## digitalmars.D.learn - Cantor tuple function, BigInt, and integer overflow

- Joseph Rushton Wakeling (34/34) Dec 20 2012 Hello all,

Hello all, I've been playing around trying to implement the Cantor tuple function (see attached code), which is essentially a way to map a sequence x1, x2, ..., xN of non-negative integers to a single unique number. See: https://en.wikipedia.org/wiki/Pairing_function#Cantor_pairing_function The inspiration came from a need to check pairs of numbers for uniqueness. The current implementation is a bit stupid and naive (it falls into the same trap as Andrei identifies in TDPL for the naive recursive Fibonacci function), but that's a deliberate short-term choice just to get something working-ish. The challenge here is that as the sequence length increases, we very quickly get to the point where the number calculated will overflow the bounds of any inbuilt integer type.

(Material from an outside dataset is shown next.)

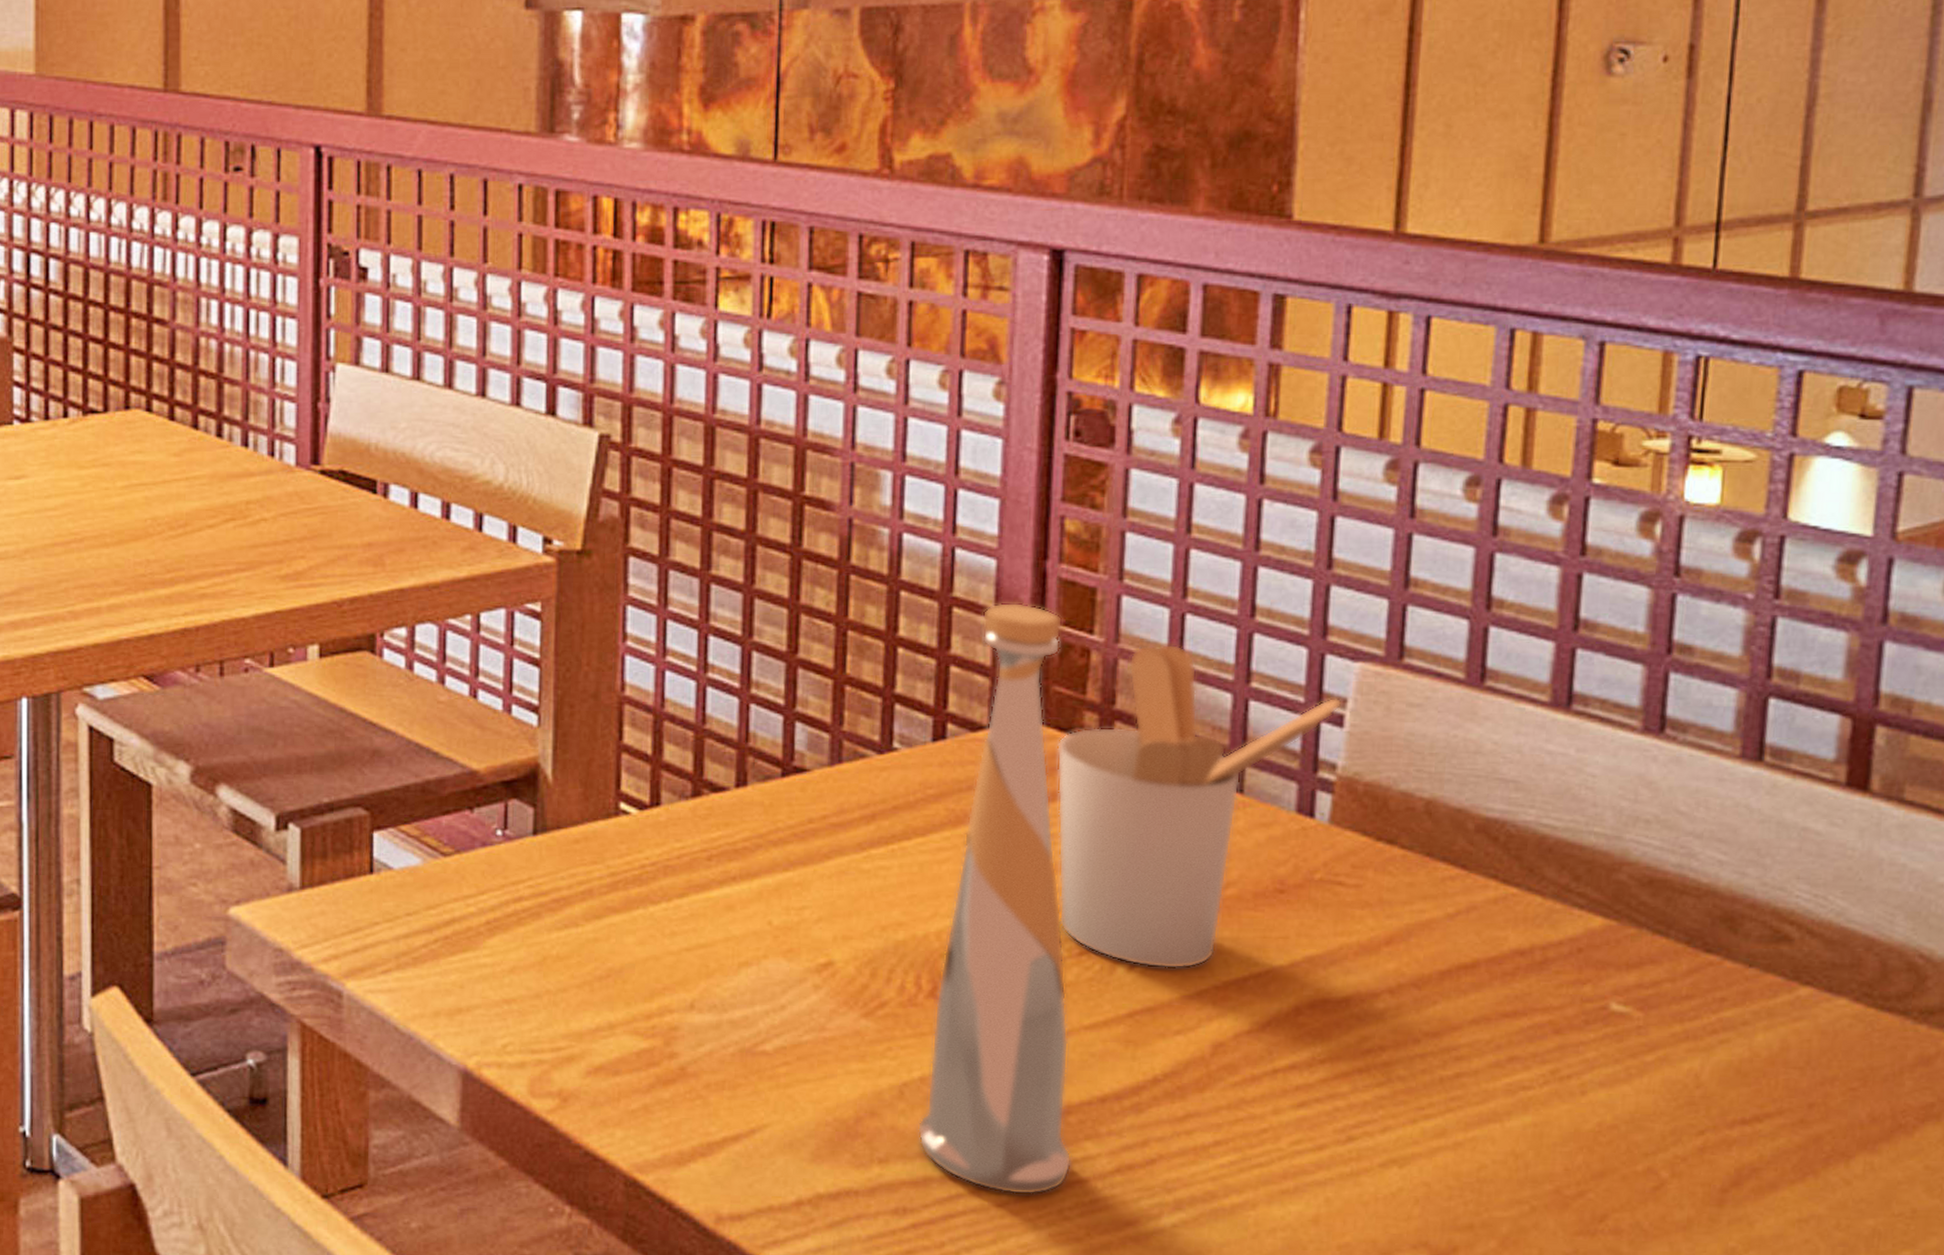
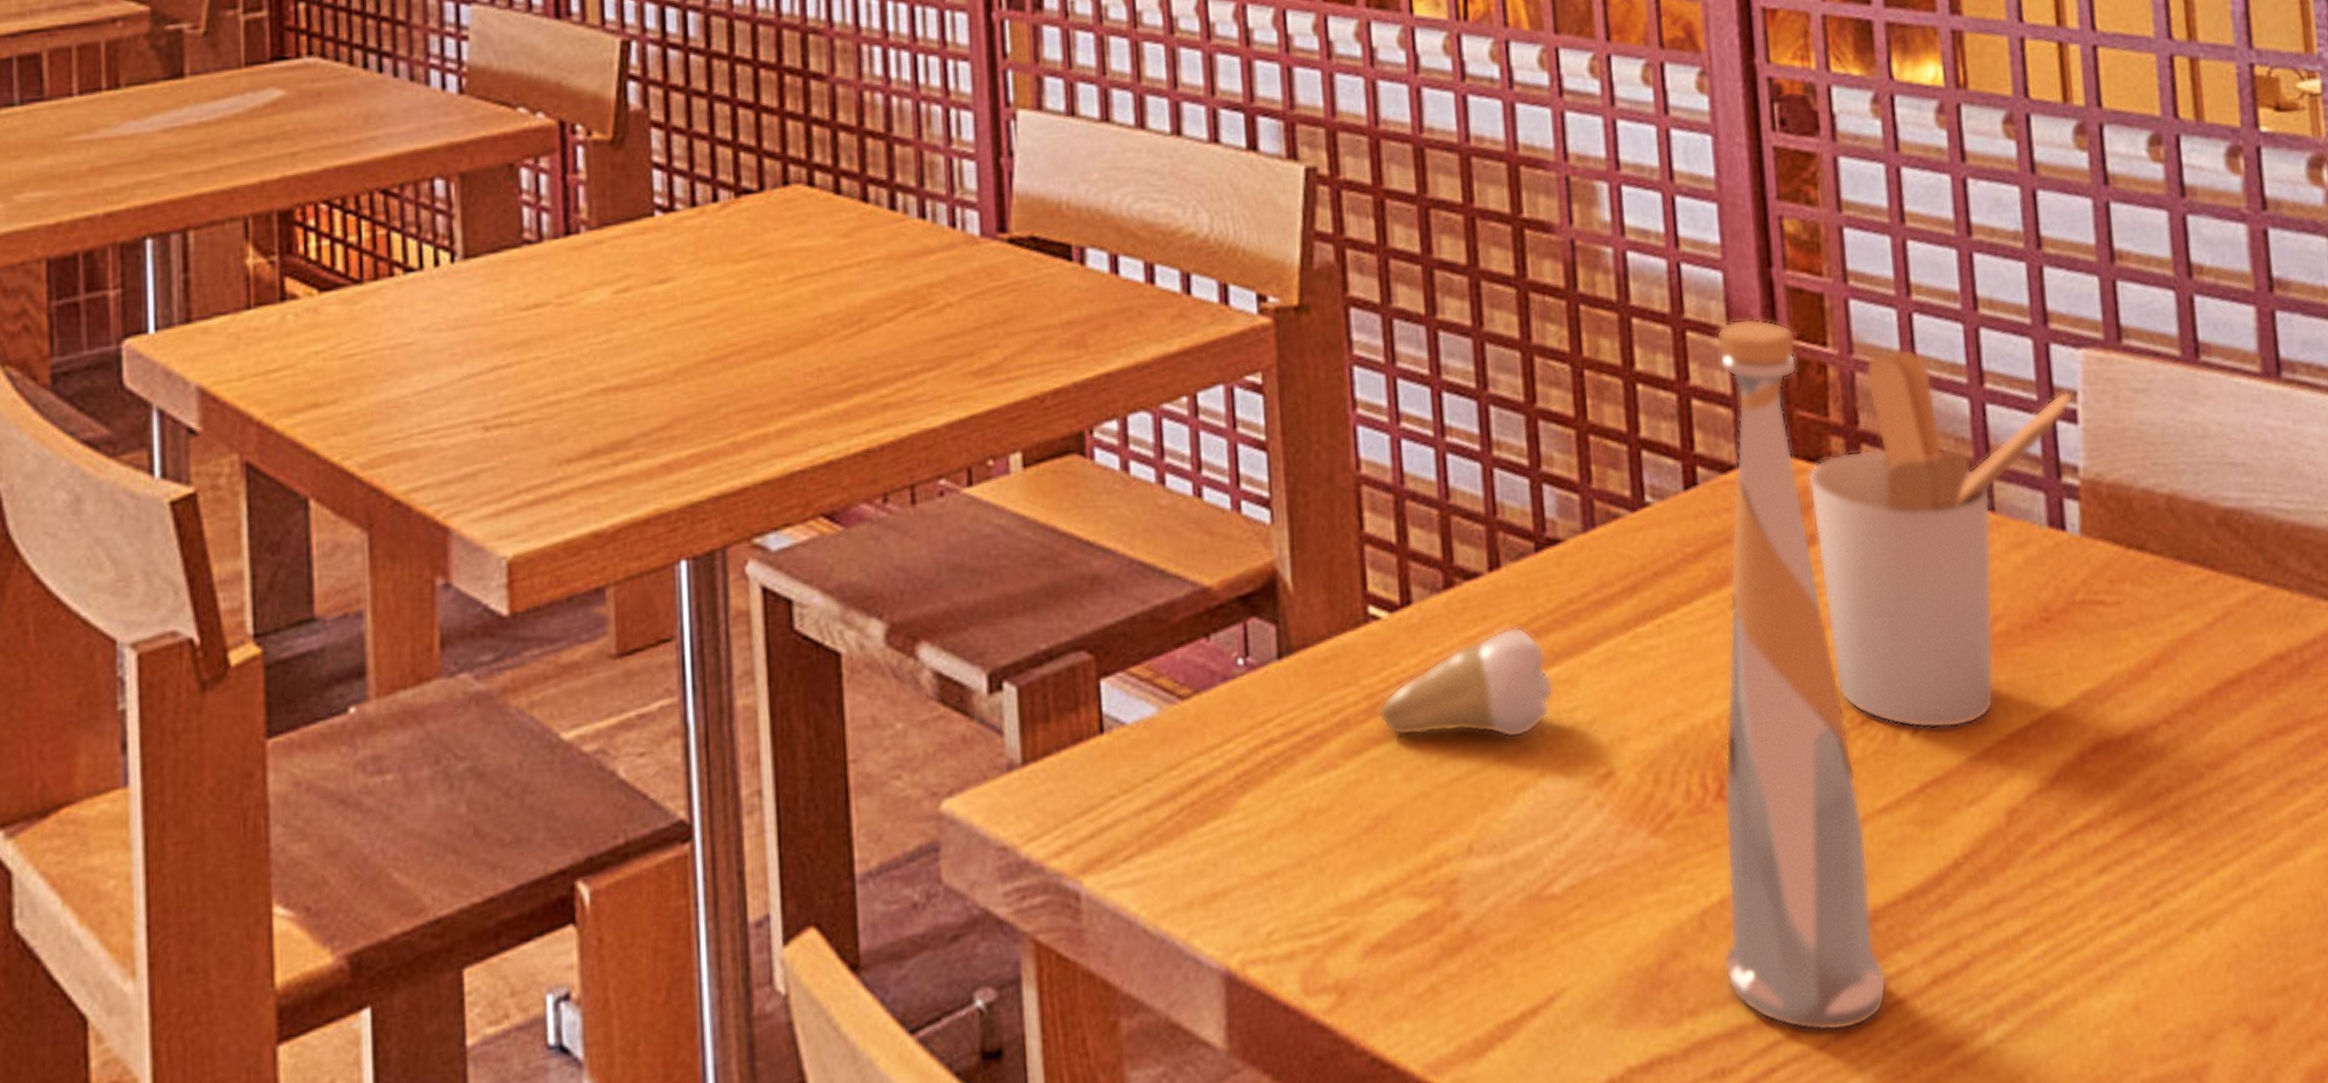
tooth: none [619,835,786,924] -> present [1377,627,1554,739]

Indeed, even where you're just dealing with a pair of numbers, you risk overflow if the values are close to the maximum of their given type. For this reason I've made use of BigInt internally and as a return value. However, it occurs to me that it would be nice to avoid BigInt unless it's necessary, both for speed/memory reasons and for convenience. I'm wondering if anyone has any advice on how to do this safely, i.e. to definitively check that whether overflow is going to happen and if it is, to make use of a larger-scale type. I'd also like to be able to implement the cantorPair function so that it can take any integer input _including_ BigInt; however, implementing a templated version runs into the difficulty of clashing with the BigInt version. One approach I tried involved a private function taking only BigInt input, with a templated version that takes arbitrary input types and converts them. This ran into trouble since I could not find a ready way to check if an input was itself a BigInt. So again, any advice here is welcome. :-) Incidentally, a few notes on BigInt: -- it would be nice if there was a toULong as well as a toLong function -- the following fails: BigInt x = BigInt(y); ... if y is itself a BigInt. Worth adding to BigInt's constructor to correct this? Advice, thoughts, etc., welcome. This seemed like something that could be useful for Phobos if cleaned up and well implemented .... ?

Dec 20 2012